The treatise of Jia Sixie, which was written long before the invention of printing, was diffused for many centuries both in manuscript form and in the form of the first book of agronomy when it was printed and distributed by imperial order, already at the beginning of the XI century.
This text can be considered as the milestone of the eastern agronomy of the following centuries; in fact his writing style and many aspects of the organization of the text became the model to which all subsequent agronomic treatises referred, not only in China but also in Korea and Japan.

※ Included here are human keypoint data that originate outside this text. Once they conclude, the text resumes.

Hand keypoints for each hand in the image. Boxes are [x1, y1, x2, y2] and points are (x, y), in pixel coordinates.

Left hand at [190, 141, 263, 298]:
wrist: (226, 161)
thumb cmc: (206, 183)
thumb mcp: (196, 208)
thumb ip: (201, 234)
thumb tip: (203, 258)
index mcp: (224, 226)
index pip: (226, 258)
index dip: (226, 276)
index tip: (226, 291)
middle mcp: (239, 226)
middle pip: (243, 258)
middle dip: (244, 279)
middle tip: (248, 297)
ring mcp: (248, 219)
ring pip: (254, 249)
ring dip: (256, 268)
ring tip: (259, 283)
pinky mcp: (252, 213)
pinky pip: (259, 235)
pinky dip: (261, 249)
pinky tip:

The agronomists of the later periods, who dealt with agriculture, drew extensively on the treatise of Jia Sixie to describe the techniques and cultivations widespread in the North. Let us mention, for example, Xu Guangqi, an author of the early seventeenth century. who spent many years of his life in the North, near Tianjin, personally conducting a farm and carrying out numerous agronomy experiments, cites in his Complete Treatise on Agricultural Administration the book of Jia Sixie in the section on millet varieties, without adding any source next one. Many of the authors who dealt with northern agriculture complained about the worsening of standards compared to those established by Jia Sixie; in fact, the level of competence and technological knowledge reflected in his treatise was rarely achieved in later periods. Towards the middle of the Tang dynasty the Yangzi valley, where the abundance of water had allowed the intensive cultivation of rice to develop, surpassed the northern plains in agricultural productivity and, later, in political and social importance. Capital and knowledge increasingly took the road to the south, and the northern countryside became a relatively backward territory, where small farmers struggled to survive and large farms did not produce profits.